Given instruction: Lay out the lines of the entries below as a Markdown table with a Row column for the line number and a Line column for the text, skipping blank lines. Leave the pictures out of the table.

START Supplied records

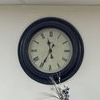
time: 11:34
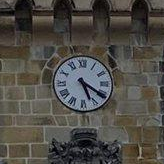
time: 5:20
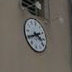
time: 3:40
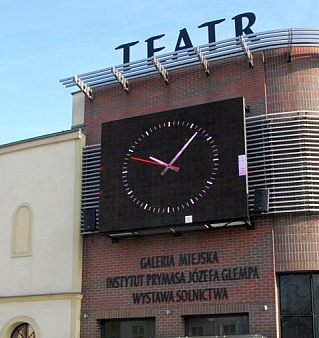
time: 10:07
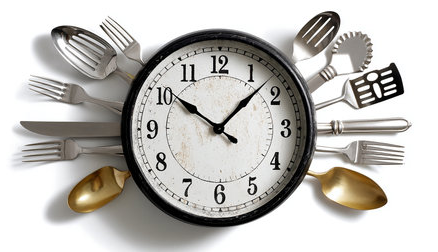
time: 10:07
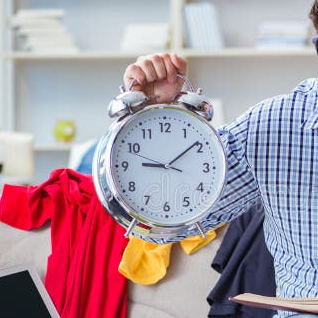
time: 9:09
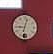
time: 9:02
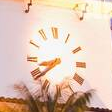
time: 8:38
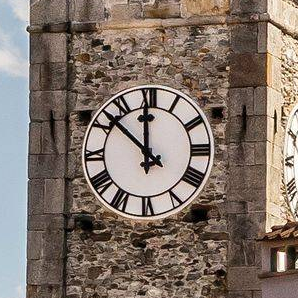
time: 11:52
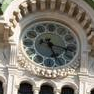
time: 5:17
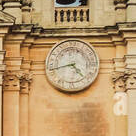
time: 4:42
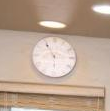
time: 5:54
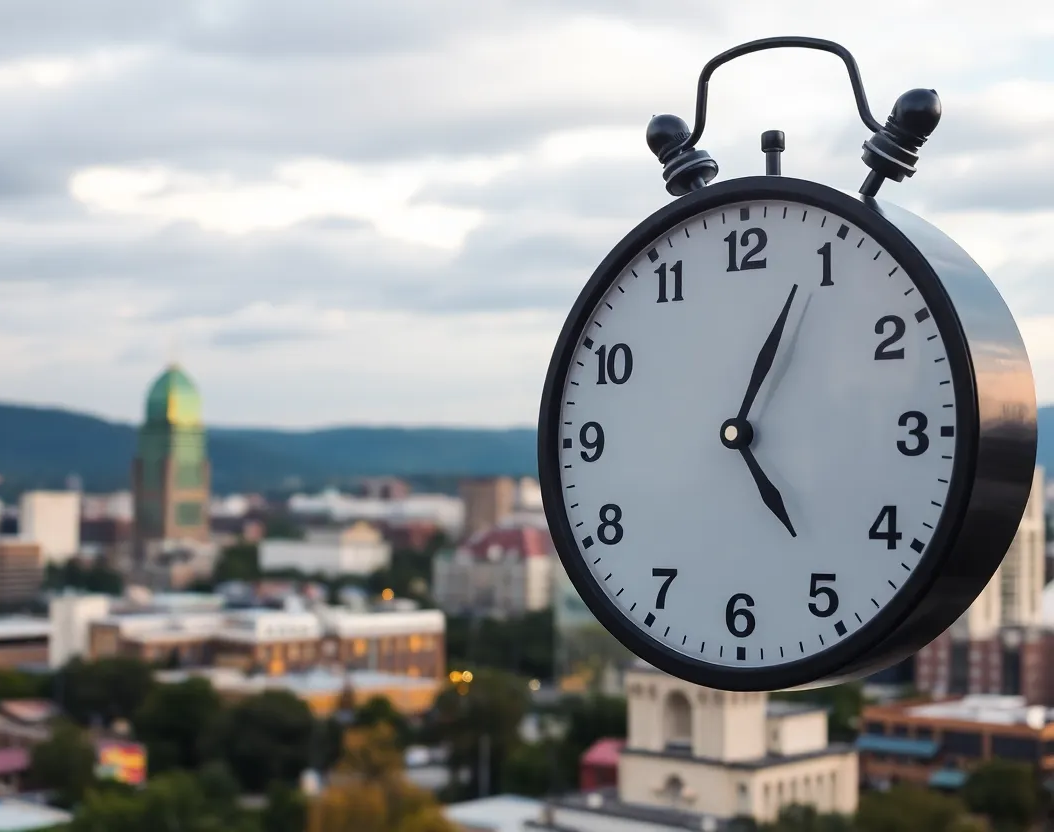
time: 5:04
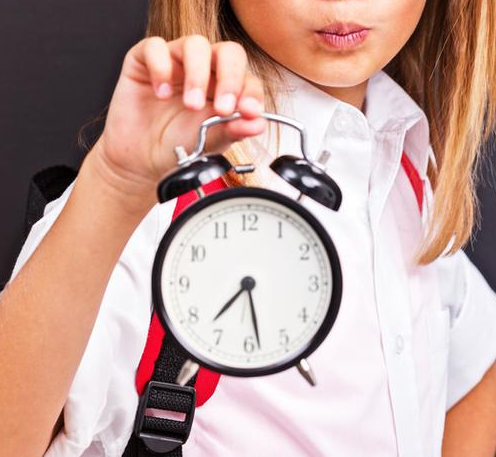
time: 7:28
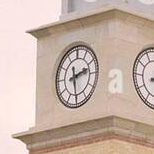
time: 2:29
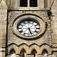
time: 5:26
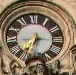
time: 7:15
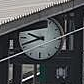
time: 9:41
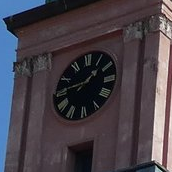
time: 1:45
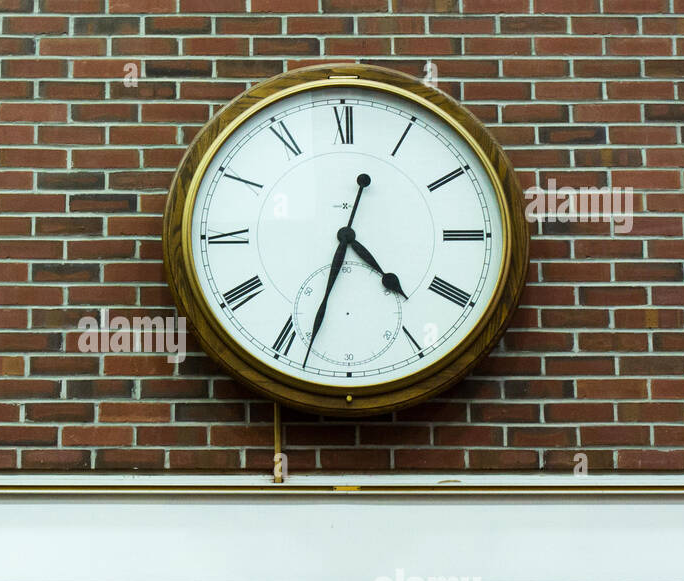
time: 4:33
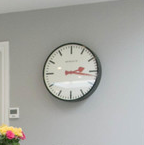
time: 2:16
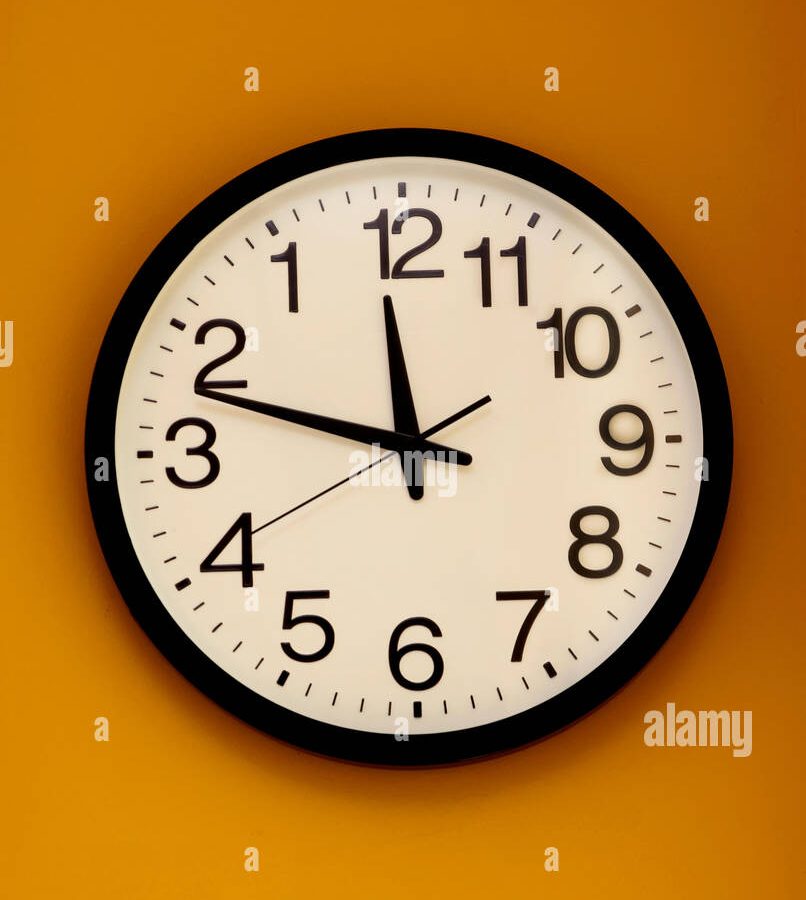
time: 11:47
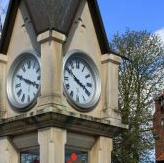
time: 3:50
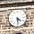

END Supplied records

Task answer:
| Row | Line |
|---|---|
| 1 | time: 11:34 |
| 2 | time: 5:20 |
| 3 | time: 3:40 |
| 4 | time: 10:07 |
| 5 | time: 10:07 |
| 6 | time: 9:09 |
| 7 | time: 9:02 |
| 8 | time: 8:38 |
| 9 | time: 11:52 |
| 10 | time: 5:17 |
| 11 | time: 4:42 |
| 12 | time: 5:54 |
| 13 | time: 5:04 |
| 14 | time: 7:28 |
| 15 | time: 2:29 |
| 16 | time: 5:26 |
| 17 | time: 7:15 |
| 18 | time: 9:41 |
| 19 | time: 1:45 |
| 20 | time: 4:33 |
| 21 | time: 2:16 |
| 22 | time: 11:47 |
| 23 | time: 3:50 |